In Grazianos Riemergere wird vom Eintauchen in ein oft stürmisch bewegtes Meer erzählt – und vom wieder Auftauchen. Eine Übersetzerin kämpft sich durch die wilde Brandung aus Wörtern und Sätzen eines Textes, durch die hindurch es bis in die Tiefe an den zugrunde liegenden Sinn zu gelangen gilt – ein ‹zu(-m) Grunde Gehen›, das einem ‹von Grund auf Wissen› vorausgeht, das an Ingeborg Bachmann (Böhmen liegt am Meer) erinnern kann. Für Grazianos Übersetzerin beruhigt sich schließlich das Meer und im nun wieder klaren Wasser werden die vielen Elemente sichtbar, die dieses Sprach-Meer bereichern. Dafne Graziano findet eine poetische Lösung, um von der Erfahrung des Übersetzens zu sprechen: Konsequent ‹bebildert› sie das Eintauchen in etwas Unbekanntes und nicht Greifbares, womöglich gar Beängstigendes, das einen zu Angang jedes Mal wieder überwältigt und hilflos macht; sie zeigt die vollkommene Immersion, die es braucht, um zum Sinn zu kommen und schließlich verändert, bereichert wieder aufzutauchen.
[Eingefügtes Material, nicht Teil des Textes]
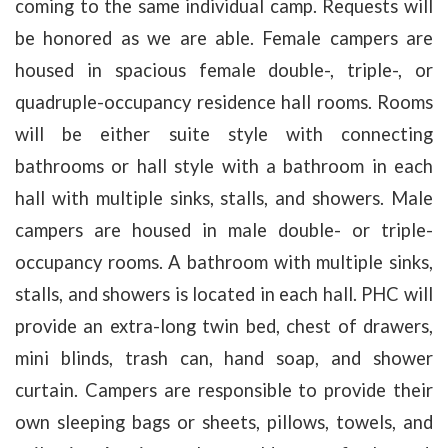
coming to the same individual camp.
Requests will
be honored as we are able. Female campers are
housed in spacious female double-, triple-, or
quadruple-occupancy residence hall rooms. Rooms
will be either suite style with connecting
bathrooms or hall style with a bathroom in each
hall with multiple sinks, stalls, and showers. Male
campers are housed in male double- or triple-
occupancy rooms. A bathroom with multiple sinks,
stalls, and showers is located in each hall. PHC will
provide an extra-long twin bed, chest of drawers,
mini blinds, trash can, hand soap, and shower
curtain. Campers are responsible to provide their
own sleeping bags or sheets, pillows, towels, and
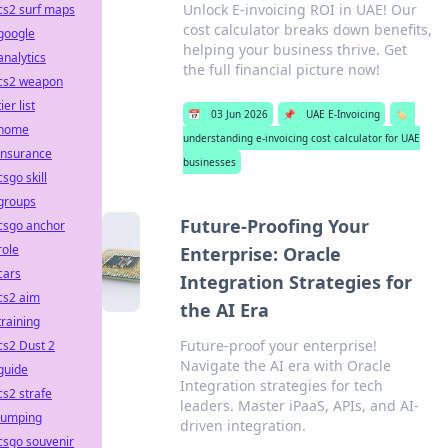
Unlock E-invoicing ROI in UAE! Our
cs2 surf maps
cost calculator breaks down benefits,
google
helping your business thrive. Get
analytics
the full financial picture now!
cs2 weapon
tier list
📅
03 Jun 2026
📌
UAE E-Invoicing
🏷️
home
understanding e-invoicing cost calculator for UAE
insurance
businesses
csgo skill
groups
Future-Proofing Your
csgo anchor
role
Enterprise: Oracle
cars
Integration Strategies for
cs2 aim
the AI Era
training
Future-proof your enterprise!
cs2 Dust 2
Navigate the AI era with Oracle
guide
Integration strategies for tech
cs2 strafe
leaders. Master iPaaS, APIs, and AI-
jumping
driven integration.
csgo souvenir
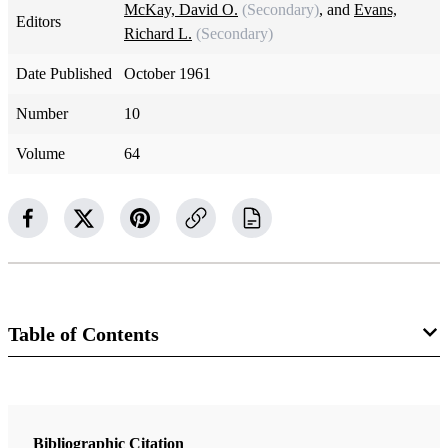
McKay, David O.
(Secondary)
, and
Evans,
Editors
Richard L.
(Secondary)
Date Published
October 1961
Number
10
Volume
64
Table of Contents
Magazine Collection
The Improvement Era
Bibliographic Citation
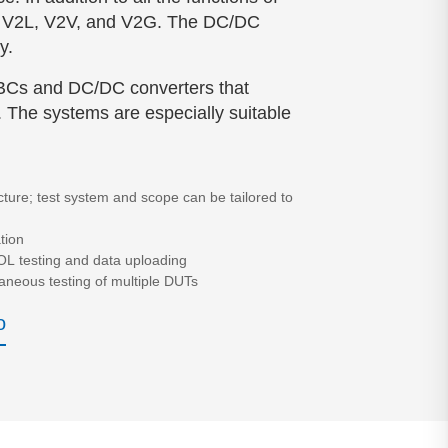
 as V2L, V2V, and V2G. The DC/DC
y.
OBCs and DC/DC converters that
. The systems are especially suitable
cture; test system and scope can be tailored to
tion
OL testing and data uploading
aneous testing of multiple DUTs
o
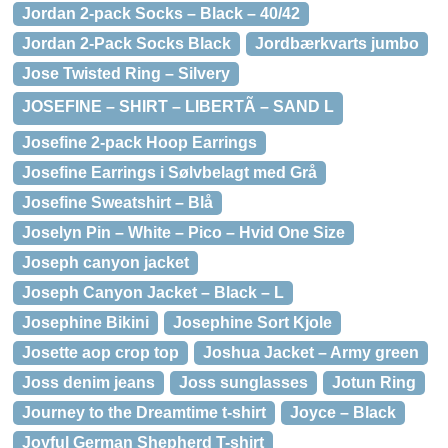
Jordan 2-pack Socks – Black – 40/42
Jordan 2-Pack Socks Black
Jordbærkvarts jumbo
Jose Twisted Ring – Silvery
JOSEFINE – SHIRT – LIBERTÃ – SAND L
Josefine 2-pack Hoop Earrings
Josefine Earrings i Sølvbelagt med Grå
Josefine Sweatshirt – Blå
Joselyn Pin – White – Pico – Hvid One Size
Joseph canyon jacket
Joseph Canyon Jacket – Black – L
Josephine Bikini
Josephine Sort Kjole
Josette aop crop top
Joshua Jacket – Army green
Joss denim jeans
Joss sunglasses
Jotun Ring
Journey to the Dreamtime t-shirt
Joyce – Black
Joyful German Shepherd T-shirt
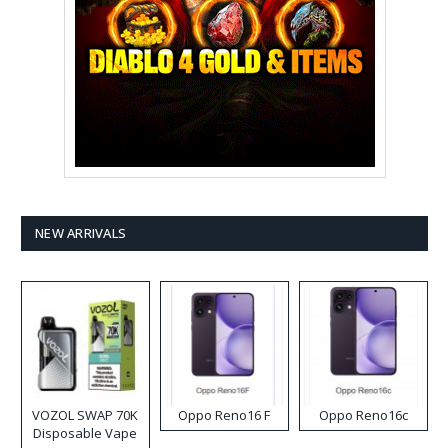
NEW ARRIVALS
VOZOL SWAP 70K
Oppo Reno16 F
Oppo Reno16c
Disposable Vape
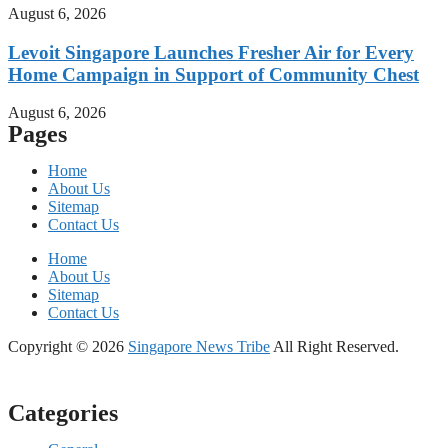
August 6, 2026
Levoit Singapore Launches Fresher Air for Every
Home Campaign in Support of Community Chest
August 6, 2026
Pages
Home
About Us
Sitemap
Contact Us
Home
About Us
Sitemap
Contact Us
Copyright © 2026
Singapore News Tribe
All Right Reserved.
Categories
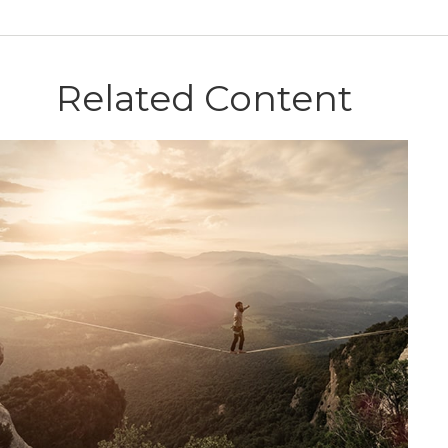
Related Content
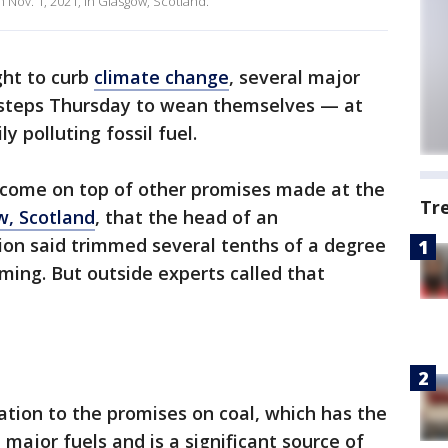
Nov. 1, 2021, in Glasgow, Scotland.
ght to curb
climate change
, several major
 steps Thursday to wean themselves — at
y polluting fossil fuel.
 come on top of other promises made at the
Tr
w, Scotland
, that the head of an
ion said trimmed several tenths of a degree
ming. But outside experts called that
tion to the promises on coal, which has the
 major fuels and is a significant source of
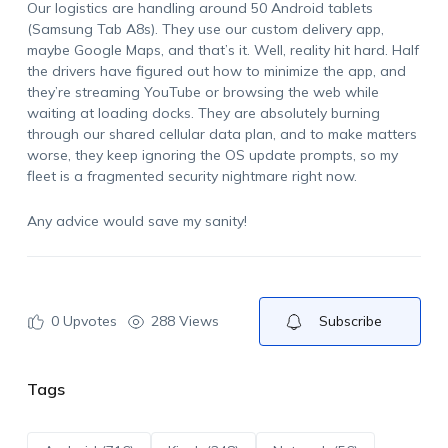
Our logistics are handling around 50 Android tablets
(Samsung Tab A8s). They use our custom delivery app,
maybe Google Maps, and that’s it. Well, reality hit hard. Half
the drivers have figured out how to minimize the app, and
they’re streaming YouTube or browsing the web while
waiting at loading docks. They are absolutely burning
through our shared cellular data plan, and to make matters
worse, they keep ignoring the OS update prompts, so my
fleet is a fragmented security nightmare right now.
Any advice would save my sanity!
0
Upvotes
288 Views
Subscribe
Tags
Gelungen ist ihr Text, weil sie auf sprachlicher und stilistischer Ebene sicher und konsequent ihre literarischen Mittel einsetzt und es auch formal versteht, sowohl die Bewegung zwischen den Sprachen sichtbar zu machen als auch der vorgegebenen kurzen Form zu entsprechen.

Beiden Texten gemeinsam ist ein virtuoser Umgang mit Sprache in ihrer poetischen Kraft. Diese Kraft ist der rote Faden, der die Ebene der Erzählung mit einer metapoetischen Reflexion über die Sprache und das Übersetzen verbindet. Dabei fällt auf, dass beide Texte die Kraft der Sprache über sinnliche Erfahrungen metaphorisch beschreiben. In Rahimpours Mutterland der Tiere wird zwar von einem Buch gesprochen, das seit 30 Jahren auf Übersetzung wartet, doch der Impuls zu übersetzen, die Entscheidung, sich dieser Aufgabe zu stellen, wird begleitet von sinnlichen Erfahrungen: der schwarze Tee zum Frühstück, der Geruch von Kardamom, Rosenwasser und Safran begleiten die Rückerinnerung an die Heimat und den lauter werdenden Ruf der Muttersprache. In Grazianos Text hingegen wird die Sprache selbst zu einer sinnlichen Erfahrung, wird zum Wasser, zum Meer, in das der Körper eintaucht. Neben vielen anderen Stärken der beiden Texte ist es zweifelsohne genau diese Rückbindung der Sprache an die Sinne in einem doppelten Sinn: indem sie Sprache als sinnlich erfahrbar beschreiben und zugleich zeigen, wie Sprache sinnliche Erfahrungen in Worte fassen kann und damit mitteilbar machen. In beiden Fällen – bei Rahimpour im politischen, bei Graziano im privaten – wird so Sprache und Kommunikation als eine essentielle und auch existentielle Grundlage des menschlichen Lebens begreifbar und die Bedeutung der Übersetzung, die Kommunikation erst ermöglicht, auf überzeugend-überwältigende Weise verdeutlicht.